Written task
This task calls for copying each line below that contains "Aceh".

Data to use
________________________
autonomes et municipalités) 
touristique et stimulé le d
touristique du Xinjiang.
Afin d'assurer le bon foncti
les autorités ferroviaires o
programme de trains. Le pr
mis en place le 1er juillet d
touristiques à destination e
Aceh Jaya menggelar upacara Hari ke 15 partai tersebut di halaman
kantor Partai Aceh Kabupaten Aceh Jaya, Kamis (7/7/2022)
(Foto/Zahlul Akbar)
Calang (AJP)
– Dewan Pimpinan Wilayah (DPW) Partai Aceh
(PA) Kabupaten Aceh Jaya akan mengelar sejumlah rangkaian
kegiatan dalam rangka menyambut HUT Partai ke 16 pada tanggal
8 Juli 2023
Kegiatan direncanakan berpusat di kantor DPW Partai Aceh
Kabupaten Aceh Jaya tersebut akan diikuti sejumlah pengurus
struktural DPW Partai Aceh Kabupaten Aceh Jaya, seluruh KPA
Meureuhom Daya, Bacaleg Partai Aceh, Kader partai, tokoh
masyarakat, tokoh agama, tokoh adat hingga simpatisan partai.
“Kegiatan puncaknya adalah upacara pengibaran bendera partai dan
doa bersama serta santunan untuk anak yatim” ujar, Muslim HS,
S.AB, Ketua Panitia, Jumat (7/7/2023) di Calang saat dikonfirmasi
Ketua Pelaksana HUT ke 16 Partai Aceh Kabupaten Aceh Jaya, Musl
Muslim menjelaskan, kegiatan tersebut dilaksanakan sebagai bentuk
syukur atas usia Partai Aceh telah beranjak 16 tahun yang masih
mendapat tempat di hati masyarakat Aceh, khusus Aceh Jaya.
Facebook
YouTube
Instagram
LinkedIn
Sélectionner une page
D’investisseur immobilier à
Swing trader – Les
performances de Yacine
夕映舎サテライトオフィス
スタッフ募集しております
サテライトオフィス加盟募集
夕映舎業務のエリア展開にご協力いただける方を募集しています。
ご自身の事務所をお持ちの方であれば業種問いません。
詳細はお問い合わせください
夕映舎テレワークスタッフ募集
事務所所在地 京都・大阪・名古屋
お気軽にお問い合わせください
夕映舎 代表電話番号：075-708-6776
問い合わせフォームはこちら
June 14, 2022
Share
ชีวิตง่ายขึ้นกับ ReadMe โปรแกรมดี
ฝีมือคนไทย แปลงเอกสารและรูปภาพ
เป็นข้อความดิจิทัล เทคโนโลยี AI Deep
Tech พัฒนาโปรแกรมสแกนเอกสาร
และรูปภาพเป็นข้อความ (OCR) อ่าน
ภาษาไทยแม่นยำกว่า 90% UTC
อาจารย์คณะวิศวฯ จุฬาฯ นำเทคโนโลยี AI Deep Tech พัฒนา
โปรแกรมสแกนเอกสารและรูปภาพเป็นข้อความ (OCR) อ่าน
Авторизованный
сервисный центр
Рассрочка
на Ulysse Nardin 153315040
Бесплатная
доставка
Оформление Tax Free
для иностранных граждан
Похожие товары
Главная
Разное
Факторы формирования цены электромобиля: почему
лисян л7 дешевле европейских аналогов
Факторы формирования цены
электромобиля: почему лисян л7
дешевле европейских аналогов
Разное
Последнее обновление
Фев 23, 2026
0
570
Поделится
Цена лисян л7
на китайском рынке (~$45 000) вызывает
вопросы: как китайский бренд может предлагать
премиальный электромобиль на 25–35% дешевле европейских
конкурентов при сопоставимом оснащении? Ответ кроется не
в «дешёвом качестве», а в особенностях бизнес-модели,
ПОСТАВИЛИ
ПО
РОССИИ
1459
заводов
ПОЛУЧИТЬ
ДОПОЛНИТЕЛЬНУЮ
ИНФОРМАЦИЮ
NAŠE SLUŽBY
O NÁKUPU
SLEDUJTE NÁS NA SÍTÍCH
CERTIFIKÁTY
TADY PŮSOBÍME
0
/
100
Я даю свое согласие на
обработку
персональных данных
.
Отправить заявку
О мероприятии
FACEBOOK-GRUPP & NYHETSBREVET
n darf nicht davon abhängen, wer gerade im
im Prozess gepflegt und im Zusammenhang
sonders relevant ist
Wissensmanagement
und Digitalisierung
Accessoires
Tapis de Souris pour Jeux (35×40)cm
________________________
Worked solution
Aceh Jaya menggelar upacara Hari ke 15 partai tersebut di halaman
kantor Partai Aceh Kabupaten Aceh Jaya, Kamis (7/7/2022)
– Dewan Pimpinan Wilayah (DPW) Partai Aceh
(PA) Kabupaten Aceh Jaya akan mengelar sejumlah rangkaian
Kegiatan direncanakan berpusat di kantor DPW Partai Aceh
Kabupaten Aceh Jaya tersebut akan diikuti sejumlah pengurus
struktural DPW Partai Aceh Kabupaten Aceh Jaya, seluruh KPA
Meureuhom Daya, Bacaleg Partai Aceh, Kader partai, tokoh
Ketua Pelaksana HUT ke 16 Partai Aceh Kabupaten Aceh Jaya, Musl
syukur atas usia Partai Aceh telah beranjak 16 tahun yang masih
mendapat tempat di hati masyarakat Aceh, khusus Aceh Jaya.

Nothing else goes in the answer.